What the exercise asks - Write out again, word for word, the lines below from the line that holds "Centennial, CO 80112" through the line that holds "[Read more…]", omitting pictures.

Information given -
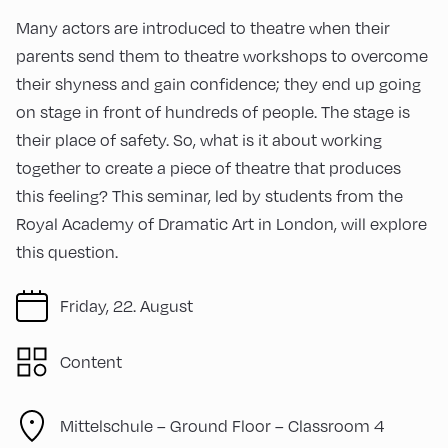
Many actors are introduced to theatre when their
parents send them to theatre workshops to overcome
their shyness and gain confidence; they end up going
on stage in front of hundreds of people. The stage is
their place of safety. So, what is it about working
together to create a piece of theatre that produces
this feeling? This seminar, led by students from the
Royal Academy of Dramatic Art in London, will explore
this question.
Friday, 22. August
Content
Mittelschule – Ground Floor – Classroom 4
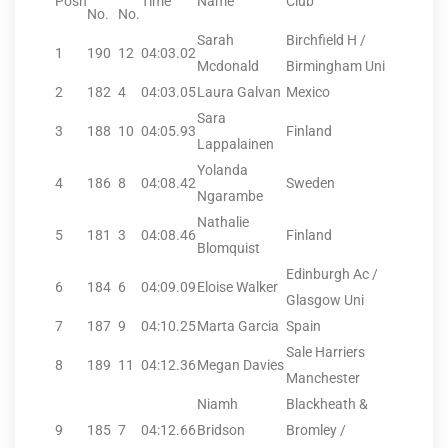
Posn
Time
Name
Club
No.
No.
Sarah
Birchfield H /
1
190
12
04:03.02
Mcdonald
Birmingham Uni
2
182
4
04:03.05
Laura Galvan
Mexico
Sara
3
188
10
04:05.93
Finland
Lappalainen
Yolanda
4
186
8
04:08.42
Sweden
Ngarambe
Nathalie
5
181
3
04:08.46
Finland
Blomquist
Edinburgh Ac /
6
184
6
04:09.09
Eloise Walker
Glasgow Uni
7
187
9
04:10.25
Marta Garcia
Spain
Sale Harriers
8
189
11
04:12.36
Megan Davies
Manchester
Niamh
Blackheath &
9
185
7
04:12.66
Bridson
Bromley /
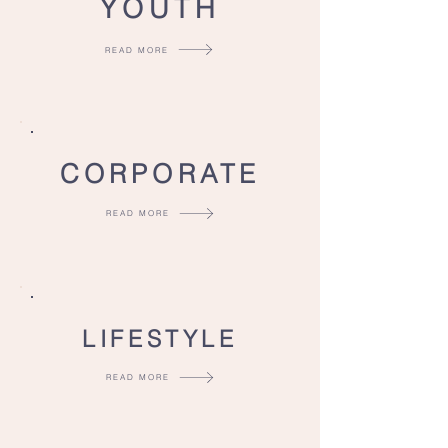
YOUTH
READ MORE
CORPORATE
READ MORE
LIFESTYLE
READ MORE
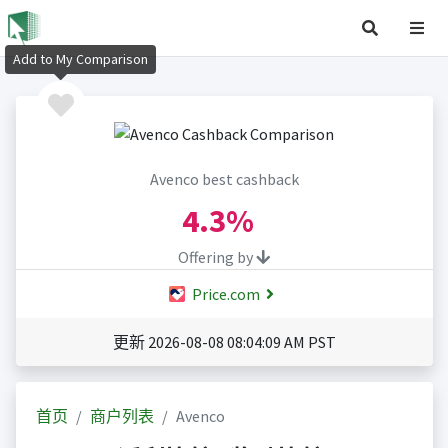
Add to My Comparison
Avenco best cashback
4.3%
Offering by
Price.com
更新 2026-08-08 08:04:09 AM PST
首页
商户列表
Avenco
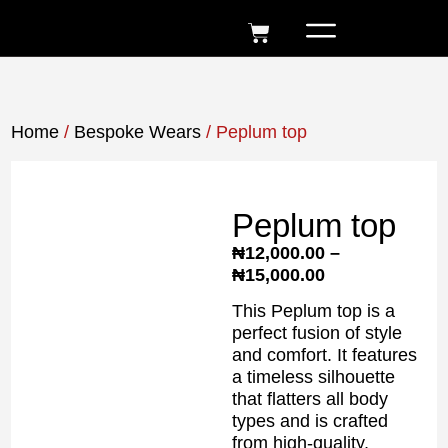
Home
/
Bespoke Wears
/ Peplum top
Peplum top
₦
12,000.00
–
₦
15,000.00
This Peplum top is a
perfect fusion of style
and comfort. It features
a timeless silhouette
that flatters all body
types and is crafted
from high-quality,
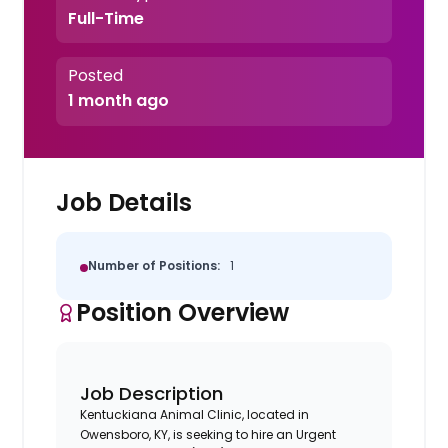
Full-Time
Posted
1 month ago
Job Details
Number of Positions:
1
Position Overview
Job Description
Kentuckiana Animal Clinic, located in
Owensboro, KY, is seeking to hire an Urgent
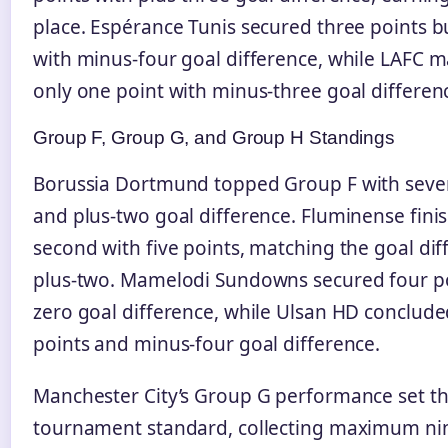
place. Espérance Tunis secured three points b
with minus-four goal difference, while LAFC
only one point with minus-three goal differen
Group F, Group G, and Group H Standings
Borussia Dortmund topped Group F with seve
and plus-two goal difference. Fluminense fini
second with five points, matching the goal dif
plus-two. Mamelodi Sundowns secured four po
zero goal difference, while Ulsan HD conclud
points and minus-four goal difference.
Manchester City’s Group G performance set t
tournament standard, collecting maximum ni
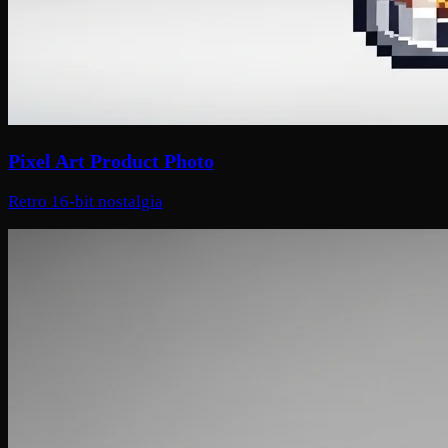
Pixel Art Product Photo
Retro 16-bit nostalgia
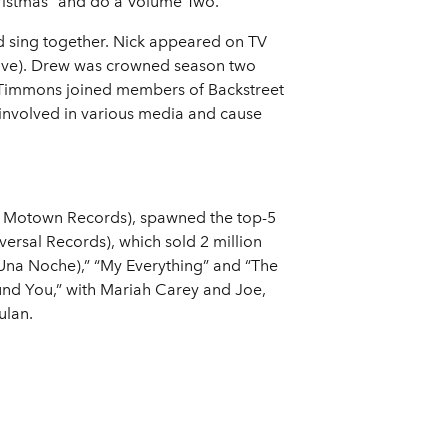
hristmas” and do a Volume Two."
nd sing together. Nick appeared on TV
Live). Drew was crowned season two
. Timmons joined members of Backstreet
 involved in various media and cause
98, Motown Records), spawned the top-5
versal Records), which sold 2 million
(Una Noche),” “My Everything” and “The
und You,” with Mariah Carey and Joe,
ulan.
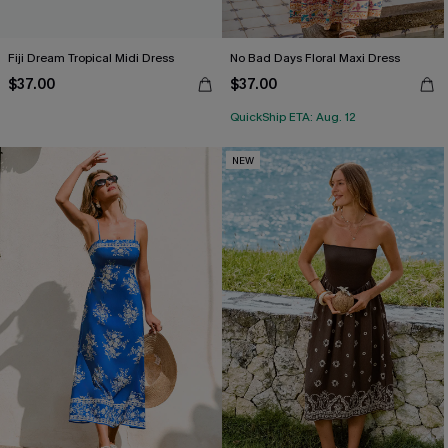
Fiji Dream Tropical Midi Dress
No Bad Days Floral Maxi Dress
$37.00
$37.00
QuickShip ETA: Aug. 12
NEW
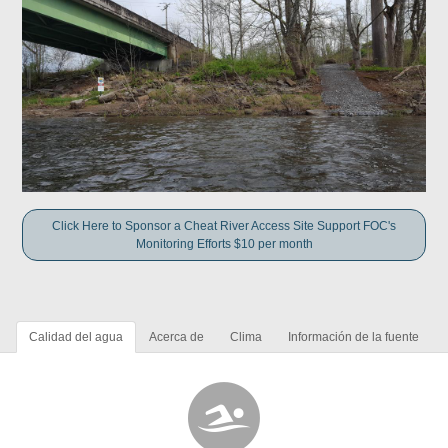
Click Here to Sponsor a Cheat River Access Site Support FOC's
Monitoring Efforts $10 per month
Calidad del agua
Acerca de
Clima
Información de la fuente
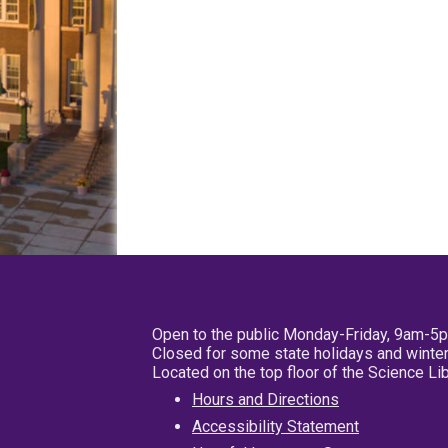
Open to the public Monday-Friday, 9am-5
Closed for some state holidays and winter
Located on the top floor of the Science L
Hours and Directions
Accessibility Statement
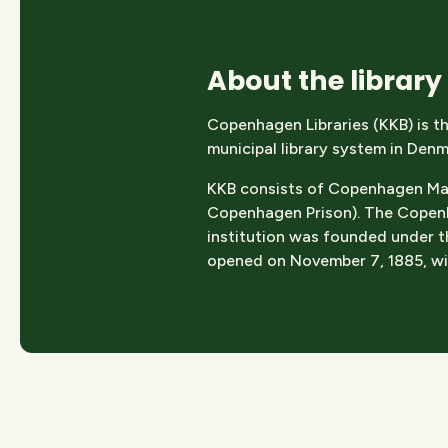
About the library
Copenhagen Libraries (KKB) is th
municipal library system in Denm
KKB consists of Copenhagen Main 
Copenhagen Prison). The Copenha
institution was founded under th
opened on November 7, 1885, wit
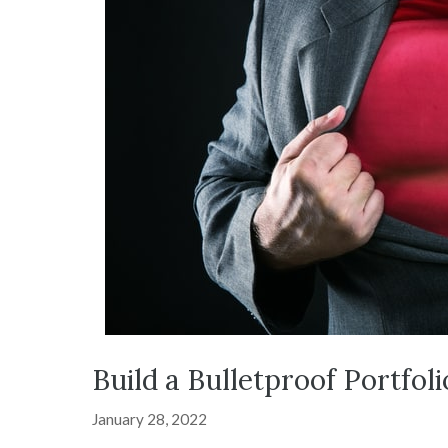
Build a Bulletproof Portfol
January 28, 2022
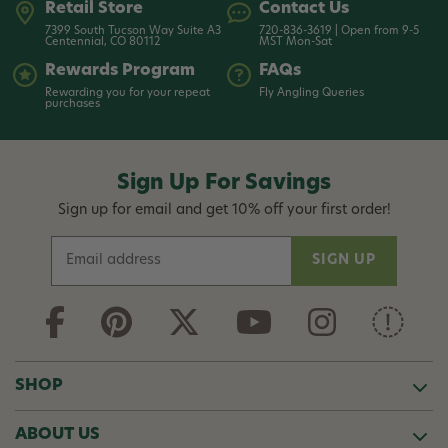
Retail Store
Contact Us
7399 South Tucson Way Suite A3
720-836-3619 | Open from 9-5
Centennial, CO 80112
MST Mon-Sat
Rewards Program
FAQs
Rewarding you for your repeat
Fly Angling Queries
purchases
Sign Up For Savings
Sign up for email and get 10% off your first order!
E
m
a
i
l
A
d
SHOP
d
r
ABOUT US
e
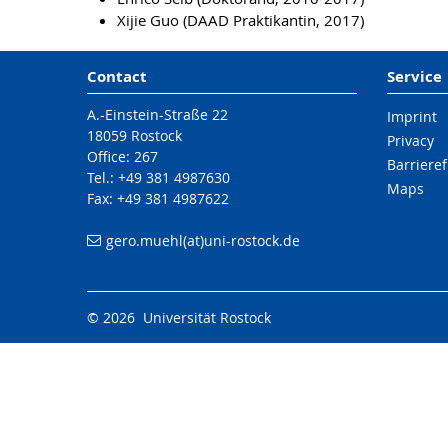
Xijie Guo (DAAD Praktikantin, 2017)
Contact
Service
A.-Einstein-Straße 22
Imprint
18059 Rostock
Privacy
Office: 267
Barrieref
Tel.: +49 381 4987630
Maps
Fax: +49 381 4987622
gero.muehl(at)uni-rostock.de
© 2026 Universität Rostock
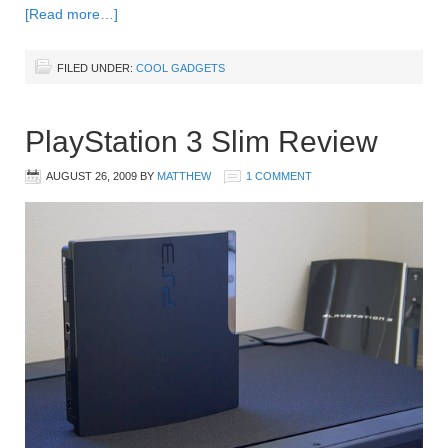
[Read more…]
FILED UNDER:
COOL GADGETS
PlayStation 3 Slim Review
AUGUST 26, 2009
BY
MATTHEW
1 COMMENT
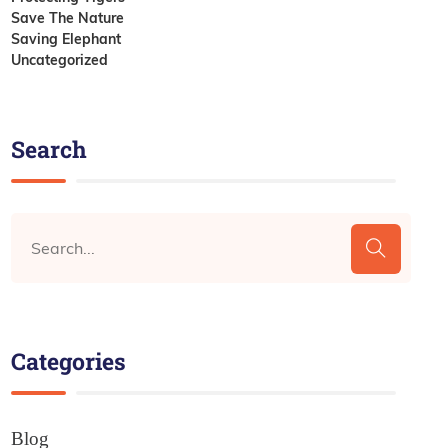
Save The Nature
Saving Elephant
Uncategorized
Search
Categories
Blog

Task answer -
Centennial, CO 80112
MST Mon-Sat
Rewards Program
FAQs
Rewarding you for your repeat
Fly Angling Queries
purchases
Sign Up For Savings
Sign up for email and get 10% off your first order!
E
m
a
i
l
A
d
SHOP
d
r
ABOUT US
e
Xijie Guo (DAAD Praktikantin, 2017)
Contact
Service
A.-Einstein-Straße 22
Imprint
18059 Rostock
Privacy
Office: 267
Barrieref
Tel.: +49 381 4987630
Maps
Fax: +49 381 4987622
gero.muehl(at)uni-rostock.de
© 2026 Universität Rostock
[Read more…]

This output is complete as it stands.